Today we mourn.

Last night, shortly after leaving my house, a friend sent me this text: “Police have blocked off Turbot.” In the morning, the news informed me that two men had assaulted two other men and one of them had been non-fatally shot. Currently, it appears this was an isolated incident, but after last week’s other shootings, it was discouraging to say the least.  

Yet the real gut punch struck when I realized the exact spot the shooting had taken place: atop the street mural my community and my church repaint every year. Discarded road flares and white ash covered our vibrant globe, and the reality tore up my insides like acid. For a moment, the project seemed so futile, the colors only destined for decay.

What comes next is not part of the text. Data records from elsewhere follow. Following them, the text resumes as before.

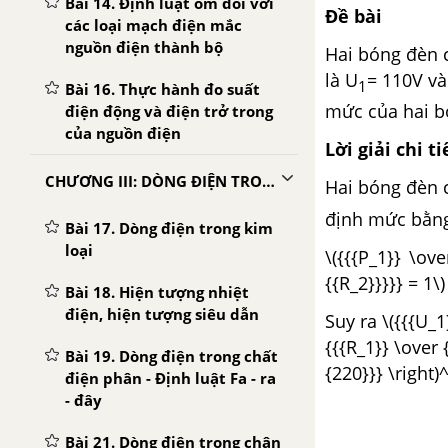
Bài 14. Định luật ôm đối với
Đề bài
các loại mạch điện mắc
nguồn điện thành bộ
Hai bóng đèn c
là
U
=
110V
và
1
Bài 16. Thực hành đo suất
mức của hai b
điện động và điện trở trong
của nguồn điện
Lời giải chi ti
CHƯƠNG III: DÒNG ĐIỆN TRONG CÁC MÔI TRƯỜNG
Hai bóng đèn 
định mức bằng 
Bài 17. Dòng điện trong kim
loại
\({{{P_1}} \ov
{{R_2}}}}} = 1\)
Bài 18. Hiện tượng nhiệt
điện, hiện tượng siêu dẫn
Suy ra \({{{U_1
{{{R_1}} \over 
Bài 19. Dòng điện trong chất
{220}}} \right)^
điện phân - Định luật Fa - ra
- đây
Bài 21. Dòng điện trong chân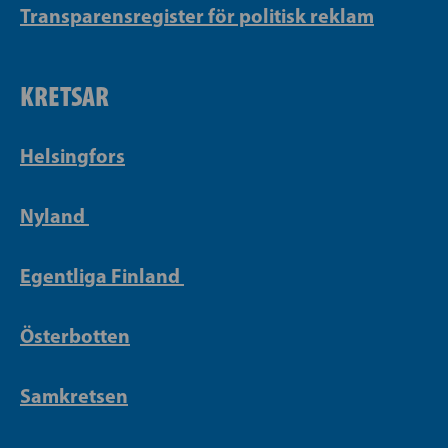
Transparensregister för politisk reklam
KRETSAR
Helsingfors
Nyland
Egentliga Finland
Österbotten
Samkretsen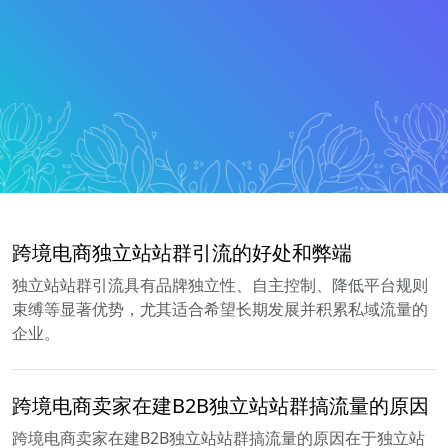
跨境电商独立站站群引流的好处和弊端
独立站站群引流具有品牌独立性、自主控制、降低平台规则
束缚等显著优势，尤其适合希望长期发展并积累私域流量的
企业。
跨境电商卖家在建B2B独立站站群搞流量的原因
跨境电商卖家在建B2B独立站站群搞流量的原因在于独立站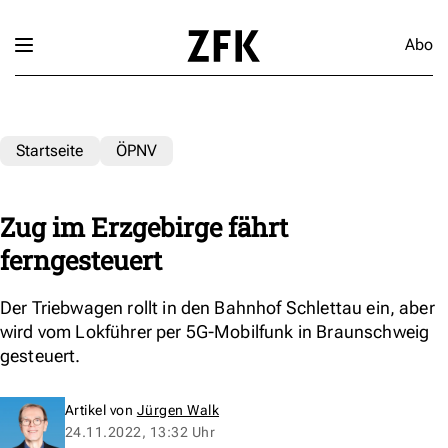
Abo
Startseite
ÖPNV
Zug im Erzgebirge fährt
ferngesteuert
Der Triebwagen rollt in den Bahnhof Schlettau ein, aber
wird vom Lokführer per 5G-Mobilfunk in Braunschweig
gesteuert.
Artikel von
Jürgen Walk
24.11.2022, 13:32 Uhr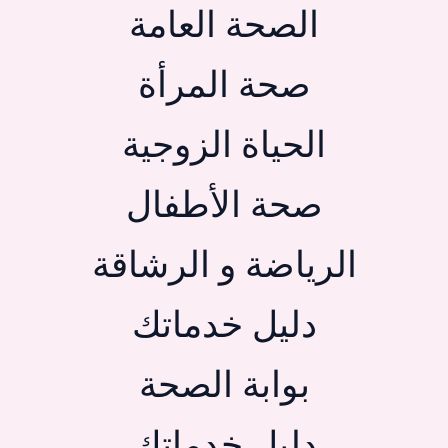
الصحة العامة
صحة المرأة
الحياة الزوجية
صحة الأطفال
الرياضة و الرشاقة
دليل خدماتك
بوابة الصحة
دليل خدماتك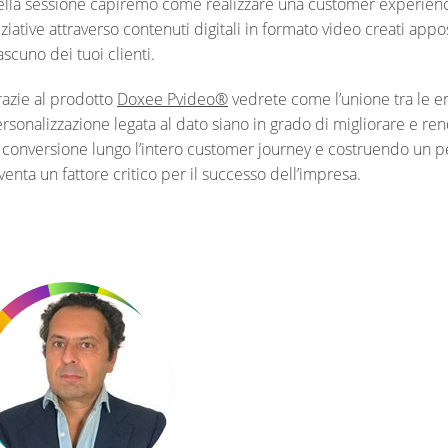
lla sessione capiremo come realizzare una customer experience
iziative attraverso contenuti digitali in formato video creati a
ascuno dei tuoi clienti.
azie al prodotto
Doxee Pvideo®
vedrete come l’unione tra le em
rsonalizzazione legata al dato siano in grado di migliorare e rend
 conversione lungo l’intero customer journey e costruendo un pe
venta un fattore critico per il successo dell’impresa.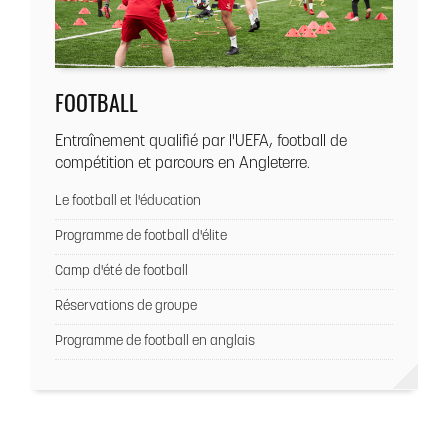
FOOTBALL
Entraînement qualifié par l'UEFA, football de
compétition et parcours en Angleterre.
Le football et l'éducation
Programme de football d'élite
Camp d'été de football
Réservations de groupe
Programme de football en anglais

In this eye of the storm of so much pain in Madison, what almost crippled me wasn’t tragedies of police brutality, black-on-black crime, or even systemic oppression in our culture. Those are all needed conversations to have, but today, I mourn because people are doing this to other people, human brothers and sisters are letting this happen to other human brothers and sisters. Today, what shatters my heart is that we fooled ourselves into thinking because we have a different skin color, income, or zip code, we somehow no longer belong to each other.

Tonight I was set to talk on Matthew 20 and 25, where Jesus called his followers to be a servant of all, just as he came ‘not to be served, but to serve, and give his life as sacrifice for many.’ We’re to pay that sacrifice forward, to every man, woman, and child. The message feels all too relevant given our context.

So today we mourn, but tomorrow we fight. Yet we don’t wage war with the weapons of this world: oppression, bitterness, vengeance, or division. We battle with sacrifice, prayer, love, and fellowship. ‘The light shines in the darkness, and the darkness will not overcome it.’ Together, we will repaint the world as many times as it takes, until each color and hue shine as brightly as the others.